The sheer mass of any power catamaran is hard to disguise, especially in the short ones. The hulls need a lot of freeboard to provide standing headroom and to raise the wing deck far enough off the water to reduce pounding in rough seas. The superstructure almost always has upright sides and fascia (or nearly so) to allow standing headroom in as much of the saloon and pilothouse as is possible. Cats also are wide for a given length; an LOA of twice the beam is common. The proportions of a cat create an abundance of interior volume, which is one of this type’s most endearing characteristics.
Lengthening a short catamaran changes the looks critics don’t like without compromising the things fans do like. The advantages length grants become most significant beyond 65 feet. At 100 feet and longer, the limitations of the basic design premise disappear.
A 100-foot hull that provides 7 feet of headroom becomes positively sleek. Warwick took advantage of the LOA to extend the bows at an aggressive rake and give them a hint of the clipper shape. In profile, the 100 looks like a conventional motoryacht.
He still had nearly 88 feet of LWL in which to enclose quarters for six crew, machinery rooms, stowage, fuel tanks and the enginerooms.
These hulls also have more buoyancy than short ones. This reduces pitching in heavy seas and makes the cat less likely to stuff her under-wing into a wave.
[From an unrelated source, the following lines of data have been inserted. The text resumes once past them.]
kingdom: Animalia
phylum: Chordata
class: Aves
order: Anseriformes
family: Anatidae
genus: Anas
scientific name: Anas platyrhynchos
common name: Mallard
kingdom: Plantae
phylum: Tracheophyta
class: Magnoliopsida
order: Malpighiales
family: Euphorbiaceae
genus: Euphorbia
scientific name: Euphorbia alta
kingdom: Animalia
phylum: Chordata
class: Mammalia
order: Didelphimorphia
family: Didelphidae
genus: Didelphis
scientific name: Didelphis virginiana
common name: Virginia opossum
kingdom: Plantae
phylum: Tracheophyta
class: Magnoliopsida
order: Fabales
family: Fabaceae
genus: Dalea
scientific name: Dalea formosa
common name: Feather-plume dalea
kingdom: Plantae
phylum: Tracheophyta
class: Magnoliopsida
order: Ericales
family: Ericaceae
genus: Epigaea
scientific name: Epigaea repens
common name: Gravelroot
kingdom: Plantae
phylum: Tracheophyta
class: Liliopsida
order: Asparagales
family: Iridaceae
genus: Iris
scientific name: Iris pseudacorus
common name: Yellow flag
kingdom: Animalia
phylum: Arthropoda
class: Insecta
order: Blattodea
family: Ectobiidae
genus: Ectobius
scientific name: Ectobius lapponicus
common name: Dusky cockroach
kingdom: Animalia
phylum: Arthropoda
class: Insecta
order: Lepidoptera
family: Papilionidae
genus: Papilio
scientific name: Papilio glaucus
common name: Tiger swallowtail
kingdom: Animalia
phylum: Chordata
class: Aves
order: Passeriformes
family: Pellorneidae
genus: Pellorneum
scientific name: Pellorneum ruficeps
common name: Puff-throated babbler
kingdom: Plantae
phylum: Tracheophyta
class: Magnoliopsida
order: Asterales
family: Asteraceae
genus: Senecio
Length also let Warwick streamline the superstructure. He could relinquish interior volume for the sake of art and produce a trideck arrangement in a very slick profile. My favorite element is the line that rises from the curvature at the terminus of the third deck, reaches its pinnacle near amidships, then sweeps down to the foredeck in a lovely curve. This line complements the tumblehome of the transom and accentuates the thrust of the bridge deck’s fascia.
The Warwick 100 is all about speed and comfort, and to that end her designer drew a pair of slippery hulls. He lists the top speed at 26 knots, which gives the yacht a speed/length ratio of 2.7. Remember that the traditional ratio of a displacement yacht is 1.34. Cruising speed is 18 knots, and Warwick figures on a range of 3,500 nautical miles at 12 knots.
The narrow hulls and modest wave-piercing “bulbs” permit about 2 nautical miles per gallon of diesel at the 12-knot cruise. What’s more, the motion in a seaway will be gentle enough to please a lady.